#### [WRITTEN TASK]
Transcribe the text of each of the records below line for line, without alteration, omitting the pictures.

#### [EXERCISE INPUT]
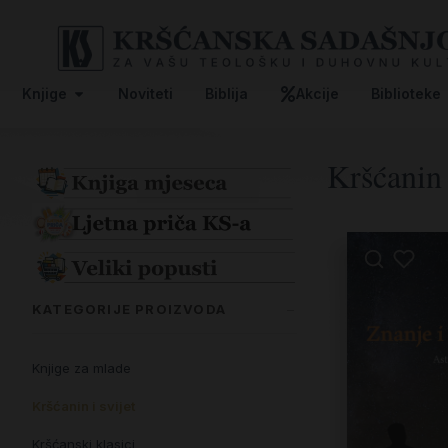
Knjige
Noviteti
Biblija
Akcije
Biblioteke
Kršćanin 
KATEGORIJE PROIZVODA
Knjige za mlade
Kršćanin i svijet
Kršćanski klasici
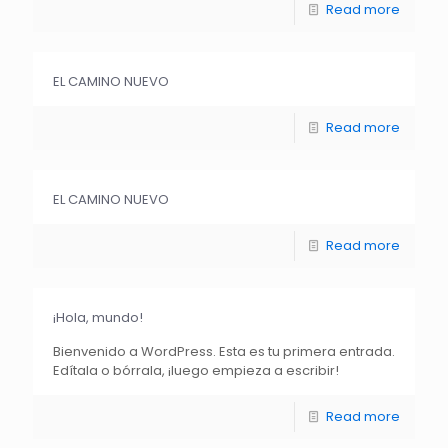
Read more
EL CAMINO NUEVO
Read more
EL CAMINO NUEVO
Read more
¡Hola, mundo!
Bienvenido a WordPress. Esta es tu primera entrada.
Edítala o bórrala, ¡luego empieza a escribir!
Read more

#### [EXERCISE SOLUTION]
Knjige
Noviteti
Biblija
Akcije
Biblioteke
Kršćanin 
KATEGORIJE PROIZVODA
Knjige za mlade
Kršćanin i svijet
Kršćanski klasici
Read more
EL CAMINO NUEVO
Read more
EL CAMINO NUEVO
Read more
¡Hola, mundo!
Bienvenido a WordPress. Esta es tu primera entrada.
Edítala o bórrala, ¡luego empieza a escribir!
Read more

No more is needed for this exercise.